The theft, which took place in 2015 and was discovered in 2016, was reportedly enabled after the hackers identified code using Kaspersky Lab antivirus software. The Moscow-based cybersecurity firm has been under intense scrutiny of late, including a Department of Homeland Security order banning the company’s products from being used on most federal government machines.
In the lead up to the story’s publication on Wednesday, CEO Eugene Kaspersky took to Twitter to call the upcoming report a “conspiracy theory” and criticized that it relied on “anonymous sources.”

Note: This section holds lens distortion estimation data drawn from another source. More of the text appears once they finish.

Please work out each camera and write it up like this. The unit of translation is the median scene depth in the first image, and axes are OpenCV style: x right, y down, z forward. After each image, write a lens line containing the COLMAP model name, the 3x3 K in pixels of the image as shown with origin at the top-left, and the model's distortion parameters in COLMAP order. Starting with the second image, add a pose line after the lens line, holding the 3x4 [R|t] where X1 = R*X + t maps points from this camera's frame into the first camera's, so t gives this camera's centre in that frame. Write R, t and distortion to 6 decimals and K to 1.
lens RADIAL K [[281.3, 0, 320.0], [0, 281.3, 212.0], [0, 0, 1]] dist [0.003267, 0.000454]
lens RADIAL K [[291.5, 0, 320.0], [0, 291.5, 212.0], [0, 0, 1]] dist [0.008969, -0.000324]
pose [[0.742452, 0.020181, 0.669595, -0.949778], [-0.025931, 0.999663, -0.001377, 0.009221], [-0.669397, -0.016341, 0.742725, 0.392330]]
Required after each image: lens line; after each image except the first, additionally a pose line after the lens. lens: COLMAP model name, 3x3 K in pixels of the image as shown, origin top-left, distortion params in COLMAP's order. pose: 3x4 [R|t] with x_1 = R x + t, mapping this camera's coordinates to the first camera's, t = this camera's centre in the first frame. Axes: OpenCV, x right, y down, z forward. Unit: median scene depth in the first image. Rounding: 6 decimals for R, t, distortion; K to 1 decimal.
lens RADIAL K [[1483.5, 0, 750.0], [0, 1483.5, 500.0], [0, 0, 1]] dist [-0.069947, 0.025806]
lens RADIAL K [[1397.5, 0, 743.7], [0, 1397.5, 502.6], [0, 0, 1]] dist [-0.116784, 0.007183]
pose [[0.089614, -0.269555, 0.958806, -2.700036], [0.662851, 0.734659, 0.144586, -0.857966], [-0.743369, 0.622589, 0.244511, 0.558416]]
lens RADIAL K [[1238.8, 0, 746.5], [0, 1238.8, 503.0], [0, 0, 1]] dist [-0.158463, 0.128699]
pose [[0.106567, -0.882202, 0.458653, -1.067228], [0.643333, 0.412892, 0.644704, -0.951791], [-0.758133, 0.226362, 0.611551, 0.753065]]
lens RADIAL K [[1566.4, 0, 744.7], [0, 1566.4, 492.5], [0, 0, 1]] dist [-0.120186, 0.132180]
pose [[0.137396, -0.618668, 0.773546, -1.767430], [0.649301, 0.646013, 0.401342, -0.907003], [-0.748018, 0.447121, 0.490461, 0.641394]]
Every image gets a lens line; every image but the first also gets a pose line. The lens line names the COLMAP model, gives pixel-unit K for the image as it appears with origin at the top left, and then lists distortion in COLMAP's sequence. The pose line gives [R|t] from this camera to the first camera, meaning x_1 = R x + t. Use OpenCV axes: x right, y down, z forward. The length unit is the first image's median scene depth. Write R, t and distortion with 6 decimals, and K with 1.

“Note we make no apologies for being aggressive in the battle against cyberthreats,” he tweeted.
A Kaspersky spokesperson told CyberScoop that the company “has not been provided any evidence substantiating the company’s involvement in the alleged incident reported by the Wall Street Journal on Oct. 5, 2017, and it is unfortunate that news coverage of unproven claims continue to perpetuate accusations about the company.”
“We make no apologies for being aggressive in the battle against malware and cybercriminals,” a Kaspersky statement read. “The company actively detects and mitigates malware infections, regardless of the source, and we have been proudly doing so for 20 years, which has led to continuous top ratings in independent malware detection tests. It’s also important to note that Kaspersky Lab products adhere to the cybersecurity industry’s strict standards and have similar levels of access and privileges to the systems they protect as any other popular security vendor in the U.S. and around the world.”
The WSJ report marks the third recent breach for the NSA, including the arrest of contractor Hal Martin for keeping classified material on his personal computer.
The intelligence agency has also been dealing with the Shadow Brokers, an unidentified group that has been leaking stolen NSA hacking tools online. Those tools have been co-opted into various cyberattacks since their leak. At this point, it’s unclear if any of these breaches overlap or are independent of one another.
Sen. Jeanne Shaheen, D-N.H., called on the Trump administration to “take further steps, including declassifying information on Kaspersky lab to raise awareness.”
Shaheen advocated banning Kaspersky from federal machines last month.
“This development should serve as a stark warning, not just to the federal government, but to states, local governments, and the American public, of the serious dangers of using Kaspersky software,” she said in a statement.
Sen. Ben Sasse, R-Neb., focused on the issue of repeated leaks from NSA contractors.
“The men and women of the U.S. Intelligence Community are patriots,” he wrote, “but, the NSA needs to get its head out of the sand and solve its contractor problem. Russia is a clear adversary in cyberspace and we can’t afford these self-inflicted injuries.”